By MoneyMorning.com.au
The stock market is a sideshow.
Let’s get this straight. Europe is in recession and at risk of a destabilising break-up of the currency union. The US is very close to recession. And the air is coming out of China’s property bubble.
In response, the stock market has rallied.
Despite all evidence to the contrary, the market still has faith in the authorities to do something.
It thinks Ben Bernanke is ready to push the button on QEIII (even though QEII produced only very short-term gains).
It thinks the European Central Bank (ECB) will soon print money in unlimited quantities to bail out Italy (even though it is blocked by treaty – and Germany – from doing so).
It reminds me of a passage from Gary Shilling’s book, The Age of Deleveraging from the chapter ‘Results of Denial’. The current environment reminds me very much of the situation of just a few years ago.
It’s incredible that after the subprime residential mortgage market started to collapse in earnest in February 2007, even as the woes spread rapidly to the rest of housing, and even as the crisis spread to Wall Street with the Bear Stearns bust in June of that year and threatened to sink the domestic and global economies, most forecasters remained in denial. In August 2008, eight months after the recession had actually started, the Wall Street Journal’s poll of 53 economists, including me (Gary Shilling – Ed) found that only about half believed the US economy was in recession and that most expected real GDP to rise from the fourth quarter of 2008 (it actually dropped 1.9 per cent).

*WRITTEN TASKS*:
[a] In the market commentary, how many economists took part in the Wall Street Journal's August 2008 poll?
[b] For each statement, say whether the market commentary agrees, and quote its deciding words: (i) The US is already in recession. (ii) The subprime residential mortgage market started to collapse in earnest in February 2007. (iii) QEII produced lasting gains.

*PROVIDED INFORMATION*:

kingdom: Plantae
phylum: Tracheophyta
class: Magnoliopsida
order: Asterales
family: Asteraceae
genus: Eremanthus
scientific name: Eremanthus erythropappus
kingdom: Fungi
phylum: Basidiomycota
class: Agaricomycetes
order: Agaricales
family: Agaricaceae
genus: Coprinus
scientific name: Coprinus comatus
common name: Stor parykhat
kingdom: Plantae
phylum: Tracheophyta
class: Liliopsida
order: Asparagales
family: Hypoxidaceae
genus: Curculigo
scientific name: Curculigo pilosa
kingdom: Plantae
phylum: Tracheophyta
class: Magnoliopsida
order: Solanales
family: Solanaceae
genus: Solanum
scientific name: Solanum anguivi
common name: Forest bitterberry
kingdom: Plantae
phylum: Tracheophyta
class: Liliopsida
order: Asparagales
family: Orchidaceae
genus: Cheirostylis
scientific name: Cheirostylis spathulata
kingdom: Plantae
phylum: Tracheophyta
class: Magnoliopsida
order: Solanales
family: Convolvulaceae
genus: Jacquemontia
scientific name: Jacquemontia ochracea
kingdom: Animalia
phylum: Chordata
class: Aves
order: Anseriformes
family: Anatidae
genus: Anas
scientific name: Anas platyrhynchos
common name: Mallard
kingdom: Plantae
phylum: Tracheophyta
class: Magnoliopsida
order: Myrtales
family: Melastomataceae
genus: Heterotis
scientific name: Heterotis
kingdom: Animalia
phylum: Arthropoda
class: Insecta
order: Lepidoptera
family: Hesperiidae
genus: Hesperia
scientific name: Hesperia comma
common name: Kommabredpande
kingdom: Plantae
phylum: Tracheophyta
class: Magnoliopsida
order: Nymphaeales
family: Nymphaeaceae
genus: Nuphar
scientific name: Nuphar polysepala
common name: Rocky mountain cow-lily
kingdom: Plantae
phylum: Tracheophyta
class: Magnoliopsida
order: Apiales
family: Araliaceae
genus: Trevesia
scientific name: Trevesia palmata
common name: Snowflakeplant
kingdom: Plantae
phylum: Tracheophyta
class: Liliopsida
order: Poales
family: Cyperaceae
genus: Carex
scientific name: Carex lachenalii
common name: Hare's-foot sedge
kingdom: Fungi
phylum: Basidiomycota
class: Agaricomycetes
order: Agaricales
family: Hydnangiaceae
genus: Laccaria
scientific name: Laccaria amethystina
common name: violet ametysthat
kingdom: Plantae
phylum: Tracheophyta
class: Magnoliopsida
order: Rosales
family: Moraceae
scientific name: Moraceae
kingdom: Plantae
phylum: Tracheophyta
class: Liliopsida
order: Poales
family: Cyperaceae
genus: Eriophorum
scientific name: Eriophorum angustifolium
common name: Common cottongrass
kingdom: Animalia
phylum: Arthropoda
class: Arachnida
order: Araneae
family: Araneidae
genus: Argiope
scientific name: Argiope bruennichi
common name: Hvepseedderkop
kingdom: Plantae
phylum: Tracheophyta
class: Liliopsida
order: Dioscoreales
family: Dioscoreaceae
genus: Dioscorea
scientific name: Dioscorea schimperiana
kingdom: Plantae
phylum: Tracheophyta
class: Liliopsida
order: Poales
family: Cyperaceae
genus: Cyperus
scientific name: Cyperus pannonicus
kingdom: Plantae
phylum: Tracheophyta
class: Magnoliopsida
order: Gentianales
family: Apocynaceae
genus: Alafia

*ANSWERS PER TASK*:
[a] 53 economists

[b]
(i) No: "The US is very close to recession."
(ii) Yes: "the subprime residential mortgage market started to collapse in earnest in February 2007"
(iii) No: "QEII produced only very short-term gains"